■ **练习要求**
请从下面的数据中选出所有含有字符串“Hispanic”的行，并把这些行完整抄写出来。
*** 原始材料 ***
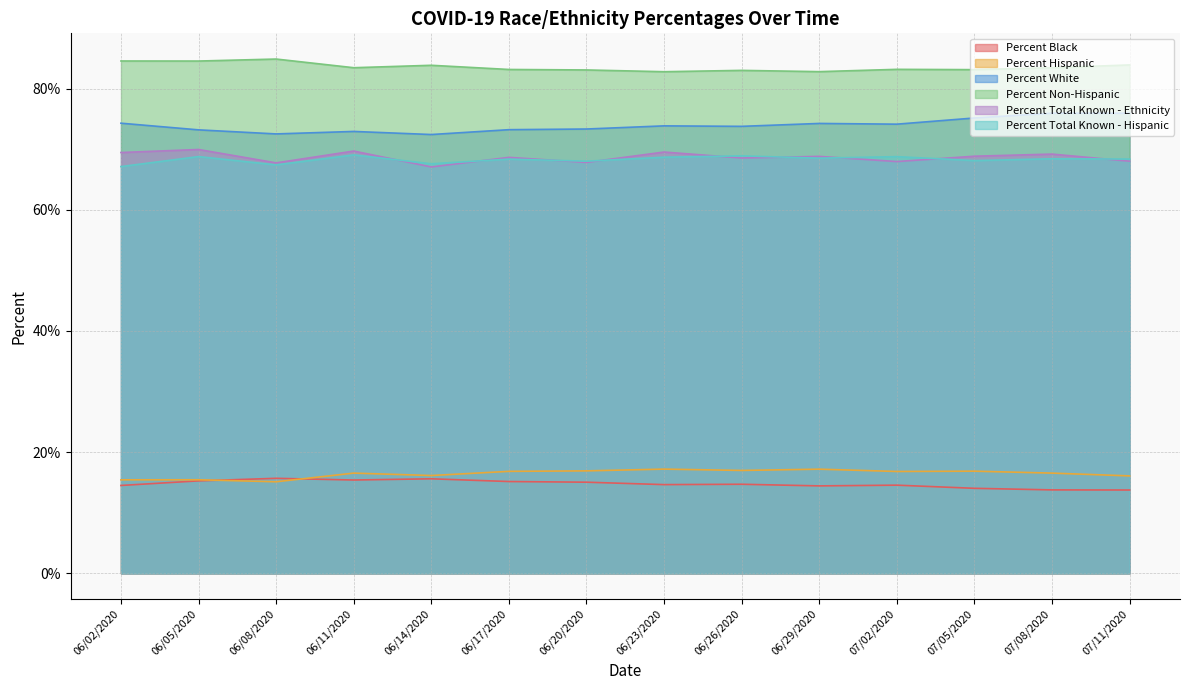

Reading left to right, what are all the values shown in this chart?

Percent Black: 06/02/2020=14.5	06/05/2020=15.3	06/08/2020=15.7	06/11/2020=15.4	06/14/2020=15.6	06/17/2020=15.2	06/20/2020=15.0	06/23/2020=14.6	06/26/2020=14.7	06/29/2020=14.4	07/02/2020=14.6	07/05/2020=14.0	07/08/2020=13.8	07/11/2020=13.8
Percent Hispanic: 06/02/2020=15.4	06/05/2020=15.4	06/08/2020=15.1	06/11/2020=16.5	06/14/2020=16.1	06/17/2020=16.8	06/20/2020=16.9	06/23/2020=17.2	06/26/2020=17.0	06/29/2020=17.2	07/02/2020=16.8	07/05/2020=16.9	07/08/2020=16.5	07/11/2020=16.1
Percent White: 06/02/2020=74.3	06/05/2020=73.2	06/08/2020=72.5	06/11/2020=72.9	06/14/2020=72.4	06/17/2020=73.2	06/20/2020=73.3	06/23/2020=73.9	06/26/2020=73.8	06/29/2020=74.3	07/02/2020=74.1	07/05/2020=75.2	07/08/2020=76.0	07/11/2020=76.0
Percent Non-Hispanic: 06/02/2020=84.6	06/05/2020=84.6	06/08/2020=84.9	06/11/2020=83.5	06/14/2020=83.9	06/17/2020=83.2	06/20/2020=83.1	06/23/2020=82.8	06/26/2020=83.0	06/29/2020=82.8	07/02/2020=83.2	07/05/2020=83.1	07/08/2020=83.5	07/11/2020=83.9
Percent Total Known - Ethnicity: 06/02/2020=69.5	06/05/2020=70.0	06/08/2020=67.8	06/11/2020=69.7	06/14/2020=67.1	06/17/2020=68.7	06/20/2020=67.8	06/23/2020=69.5	06/26/2020=68.6	06/29/2020=68.8	07/02/2020=68.0	07/05/2020=68.8	07/08/2020=69.2	07/11/2020=68.0
Percent Total Known - Hispanic: 06/02/2020=67.1	06/05/2020=68.8	06/08/2020=67.4	06/11/2020=69.1	06/14/2020=67.6	06/17/2020=68.4	06/20/2020=68.0	06/23/2020=68.7	06/26/2020=68.9	06/29/2020=68.5	07/02/2020=68.8	07/05/2020=68.1	07/08/2020=68.4	07/11/2020=68.4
***
■ **任务回答**
Percent Hispanic: 06/02/2020=15.4	06/05/2020=15.4	06/08/2020=15.1	06/11/2020=16.5	06/14/2020=16.1	06/17/2020=16.8	06/20/2020=16.9	06/23/2020=17.2	06/26/2020=17.0	06/29/2020=17.2	07/02/2020=16.8	07/05/2020=16.9	07/08/2020=16.5	07/11/2020=16.1
Percent Non-Hispanic: 06/02/2020=84.6	06/05/2020=84.6	06/08/2020=84.9	06/11/2020=83.5	06/14/2020=83.9	06/17/2020=83.2	06/20/2020=83.1	06/23/2020=82.8	06/26/2020=83.0	06/29/2020=82.8	07/02/2020=83.2	07/05/2020=83.1	07/08/2020=83.5	07/11/2020=83.9
Percent Total Known - Hispanic: 06/02/2020=67.1	06/05/2020=68.8	06/08/2020=67.4	06/11/2020=69.1	06/14/2020=67.6	06/17/2020=68.4	06/20/2020=68.0	06/23/2020=68.7	06/26/2020=68.9	06/29/2020=68.5	07/02/2020=68.8	07/05/2020=68.1	07/08/2020=68.4	07/11/2020=68.4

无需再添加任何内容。